Social Prescribing for All (SP4ALL): increasing diversity in cultural and natural social prescribing programmes through shared training
Professor David Sheffield, University of Derby
Our project will ensure more inclusivity in social prescribing by sharing skills and knowledge between experienced practitioners and trainees from ethnic minority communities.
Piloting the work will enable us to develop a handbook of good practice, which will also be presented at a virtual conference.
Scaling-up Human Henge: using prehistoric cultural heritage sites to enhance mental health well-being in marginalized communities
Professor Timothy Darvill, Bournemouth University
Making ancient monuments and landscapes work to enhance the mental health wellbeing of present-day communities not only gives meaning to the past but also hope for the future.
Through this project we will use aspects of our rich prehistoric heritage to co-create innovative approaches to social prescribing through cultural heritage therapy programmes.
Branching Out: tackling mental health disparities in schools with community artscapers
Professor Nicola Walshe, UCL
This project aims to determine how successful elements from an established programme can be expanded from school-based approaches reaching small numbers of children to whole communities.
The programme supports children’s mental health through art-in-nature-based practice.
We will do this by adding capacity through engaging community-based volunteers in schools (community artscapers).
Arts for the Blues: towards integrating the use of the arts in healthcare and cultural settings to tackle depression and improve wellbeing in the north-west
Professor Vicky Karkou, Edge Hill University
This project involves developing a strategy for the integration in healthcare and cultural settings of the ‘Arts for the Blues’ model.
This is a creative group therapy for adults and children:
- with depression
- with low mood
- with anxiety
- who find it difficult to talk about their problems.
It will be adapted to support spread and adoption in the north-west of England.
Connecting Roots: co-creating a green social prescribing network in Walsall for health and wellbeing
Dr Qian Sun, Royal College of Art
Connecting Roots will co-create a green social prescribing network that enables collaborative working of:
- voluntary, community and social enterprises
- local authorities
- primary care
- funding bodies
The goal is to create a more integrated care system to increase the chance of success in scaling nature-based activities for health and wellbeing.
Scaling Up Inspiring Ashfield: extending place-based social prescribing support across mid-Nottinghamshire
Professor Clifford Stevenson, Nottingham Trent University
Inspiring Ashfield is an initiative designed to support social prescribing in the Ashfield area.
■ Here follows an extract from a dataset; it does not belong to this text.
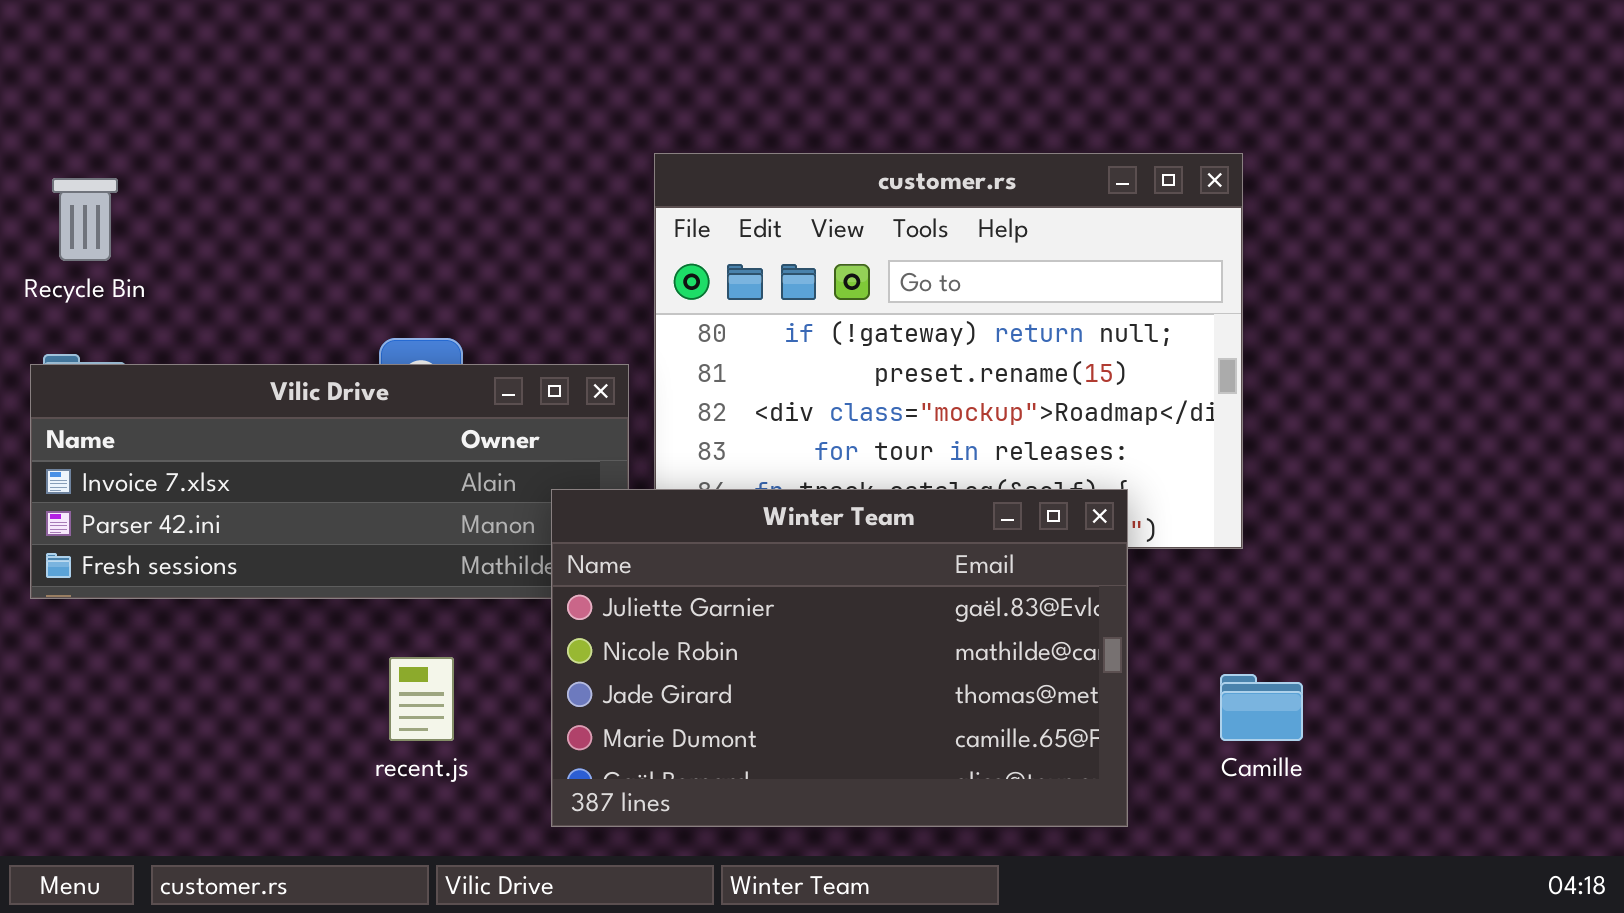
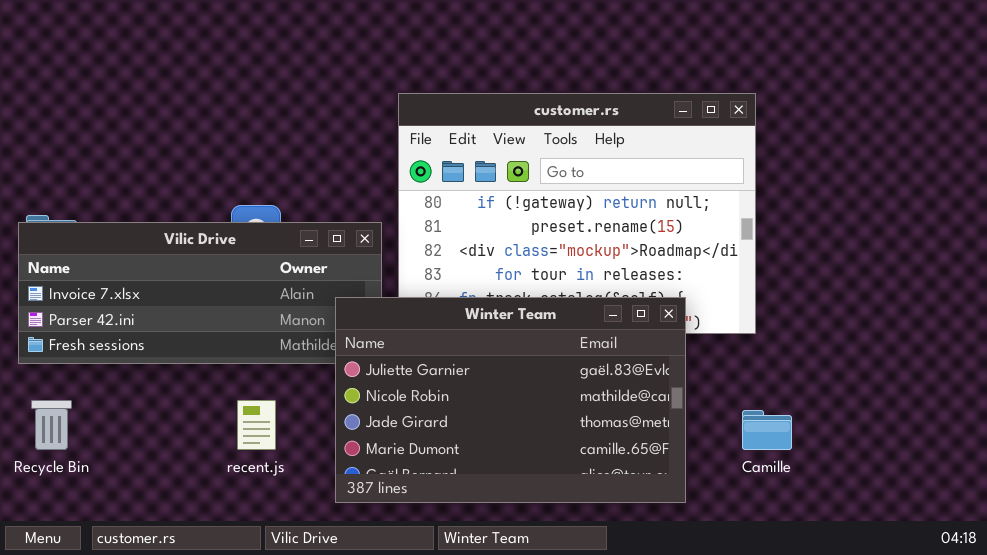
Recycle Bin: [52,178,118,261] -> [31,400,72,450], moved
It will do this by providing a bespoke calendar of events and activities to meet the needs of local residents suffering from:
- financial stress.
Our research project will document how the initiative enhances the benefits of social prescribing and will use this evidence to adapt the initiative to two further disadvantaged areas nearby.
The outcome will be to produce a toolkit of resources to help other deprived communities across the UK support their local social prescribing services in the aftermath of the pandemic.
Phoenix Takes Flight (PTF): exploring usability and scalability challenges with community-based health support via social prescribing
Dr Mahsa Honary, Lancaster University
This research will explore how community-based organisations delivering social prescribing initiatives can expand and grow within integrated care systems.
The project will draw upon a growing network of community partners delivering social prescribing in the north-west of England.
It will explore the benefits and challenges of delivering community-based health support for a wide range of participants.